[Stored items]
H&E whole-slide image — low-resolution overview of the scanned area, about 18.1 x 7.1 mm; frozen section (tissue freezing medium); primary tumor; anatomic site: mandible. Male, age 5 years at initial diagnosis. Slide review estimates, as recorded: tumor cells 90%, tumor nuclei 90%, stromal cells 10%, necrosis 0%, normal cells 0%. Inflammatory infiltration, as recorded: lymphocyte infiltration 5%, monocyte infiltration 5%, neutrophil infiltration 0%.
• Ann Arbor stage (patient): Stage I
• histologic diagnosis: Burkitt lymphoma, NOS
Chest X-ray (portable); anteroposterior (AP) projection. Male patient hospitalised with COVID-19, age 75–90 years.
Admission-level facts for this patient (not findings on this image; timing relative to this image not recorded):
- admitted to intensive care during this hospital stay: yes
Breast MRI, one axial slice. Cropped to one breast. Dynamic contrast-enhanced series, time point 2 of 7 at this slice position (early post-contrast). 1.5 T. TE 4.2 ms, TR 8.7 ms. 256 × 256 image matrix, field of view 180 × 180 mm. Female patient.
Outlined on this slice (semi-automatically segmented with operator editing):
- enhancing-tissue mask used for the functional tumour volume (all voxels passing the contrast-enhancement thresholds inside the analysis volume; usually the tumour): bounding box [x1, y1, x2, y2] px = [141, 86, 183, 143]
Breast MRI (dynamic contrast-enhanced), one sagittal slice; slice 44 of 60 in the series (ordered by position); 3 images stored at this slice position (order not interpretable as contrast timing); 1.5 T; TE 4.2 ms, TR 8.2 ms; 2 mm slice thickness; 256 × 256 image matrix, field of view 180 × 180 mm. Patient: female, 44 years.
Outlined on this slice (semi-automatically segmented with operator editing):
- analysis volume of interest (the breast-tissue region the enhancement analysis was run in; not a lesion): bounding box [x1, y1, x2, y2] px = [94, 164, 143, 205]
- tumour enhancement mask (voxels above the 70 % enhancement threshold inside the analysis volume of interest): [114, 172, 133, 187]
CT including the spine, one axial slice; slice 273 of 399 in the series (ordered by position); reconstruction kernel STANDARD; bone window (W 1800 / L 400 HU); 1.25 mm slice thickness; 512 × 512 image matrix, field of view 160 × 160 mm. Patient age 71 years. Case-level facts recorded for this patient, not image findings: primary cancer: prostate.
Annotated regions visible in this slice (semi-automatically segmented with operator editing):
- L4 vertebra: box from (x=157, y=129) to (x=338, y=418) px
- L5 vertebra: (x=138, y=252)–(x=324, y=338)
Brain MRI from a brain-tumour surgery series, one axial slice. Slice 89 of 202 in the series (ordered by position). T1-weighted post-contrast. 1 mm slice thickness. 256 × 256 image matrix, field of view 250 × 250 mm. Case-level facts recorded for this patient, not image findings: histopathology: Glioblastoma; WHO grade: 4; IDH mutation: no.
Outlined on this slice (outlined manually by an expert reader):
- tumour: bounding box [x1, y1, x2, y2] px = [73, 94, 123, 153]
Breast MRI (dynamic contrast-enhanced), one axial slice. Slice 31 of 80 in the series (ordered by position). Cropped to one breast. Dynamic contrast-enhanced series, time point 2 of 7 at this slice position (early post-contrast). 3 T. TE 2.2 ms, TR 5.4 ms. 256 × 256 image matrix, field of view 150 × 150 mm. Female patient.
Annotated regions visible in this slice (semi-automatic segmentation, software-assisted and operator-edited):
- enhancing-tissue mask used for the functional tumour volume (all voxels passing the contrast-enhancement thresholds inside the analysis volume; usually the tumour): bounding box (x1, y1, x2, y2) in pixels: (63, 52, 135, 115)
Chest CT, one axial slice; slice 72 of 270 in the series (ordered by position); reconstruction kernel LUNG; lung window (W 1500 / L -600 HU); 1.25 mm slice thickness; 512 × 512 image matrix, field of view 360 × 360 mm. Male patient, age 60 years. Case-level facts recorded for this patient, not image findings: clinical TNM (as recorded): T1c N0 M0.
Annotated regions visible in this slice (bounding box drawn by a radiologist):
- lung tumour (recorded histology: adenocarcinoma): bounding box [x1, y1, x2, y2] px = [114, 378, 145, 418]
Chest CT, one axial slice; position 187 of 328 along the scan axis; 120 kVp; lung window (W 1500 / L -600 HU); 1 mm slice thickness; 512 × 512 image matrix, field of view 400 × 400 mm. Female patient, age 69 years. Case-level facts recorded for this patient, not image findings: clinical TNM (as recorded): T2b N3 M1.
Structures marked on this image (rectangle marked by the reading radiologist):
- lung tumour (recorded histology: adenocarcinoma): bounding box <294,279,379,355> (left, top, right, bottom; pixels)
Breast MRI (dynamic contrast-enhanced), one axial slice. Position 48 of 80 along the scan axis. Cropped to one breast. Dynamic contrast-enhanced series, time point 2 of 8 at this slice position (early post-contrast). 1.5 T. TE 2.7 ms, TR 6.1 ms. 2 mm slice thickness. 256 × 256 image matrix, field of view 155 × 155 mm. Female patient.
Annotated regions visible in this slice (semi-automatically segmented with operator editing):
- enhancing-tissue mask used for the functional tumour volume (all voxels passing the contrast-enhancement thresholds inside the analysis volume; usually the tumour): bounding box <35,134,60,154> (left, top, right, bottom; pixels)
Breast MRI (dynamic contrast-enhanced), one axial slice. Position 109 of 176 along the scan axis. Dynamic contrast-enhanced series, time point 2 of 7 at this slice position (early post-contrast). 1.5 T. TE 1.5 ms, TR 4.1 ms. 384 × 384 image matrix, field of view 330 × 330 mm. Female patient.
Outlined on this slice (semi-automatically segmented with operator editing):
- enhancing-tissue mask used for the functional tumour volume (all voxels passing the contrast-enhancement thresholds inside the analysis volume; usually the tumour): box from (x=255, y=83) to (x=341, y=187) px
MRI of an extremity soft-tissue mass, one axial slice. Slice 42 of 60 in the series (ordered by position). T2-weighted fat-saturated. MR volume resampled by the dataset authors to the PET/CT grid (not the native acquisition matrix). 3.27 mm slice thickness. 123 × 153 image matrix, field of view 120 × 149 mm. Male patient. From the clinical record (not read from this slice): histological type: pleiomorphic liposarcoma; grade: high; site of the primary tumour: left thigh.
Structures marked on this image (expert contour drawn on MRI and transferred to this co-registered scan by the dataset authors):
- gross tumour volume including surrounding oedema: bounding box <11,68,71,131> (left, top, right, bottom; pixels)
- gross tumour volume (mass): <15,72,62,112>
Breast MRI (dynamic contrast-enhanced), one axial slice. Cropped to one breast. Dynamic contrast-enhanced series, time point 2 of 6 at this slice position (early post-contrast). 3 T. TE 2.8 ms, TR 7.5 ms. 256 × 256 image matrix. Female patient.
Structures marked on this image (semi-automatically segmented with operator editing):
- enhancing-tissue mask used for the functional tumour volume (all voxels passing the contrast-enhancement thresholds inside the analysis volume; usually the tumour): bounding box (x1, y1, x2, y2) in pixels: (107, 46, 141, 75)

| WHAT TO DO |
Whenever the string "Structures" shows up in a line above, copy that line.

| REPLY TO THE EXERCISE |
Structures marked on this image (rectangle marked by the reading radiologist):
Structures marked on this image (expert contour drawn on MRI and transferred to this co-registered scan by the dataset authors):
Structures marked on this image (semi-automatically segmented with operator editing):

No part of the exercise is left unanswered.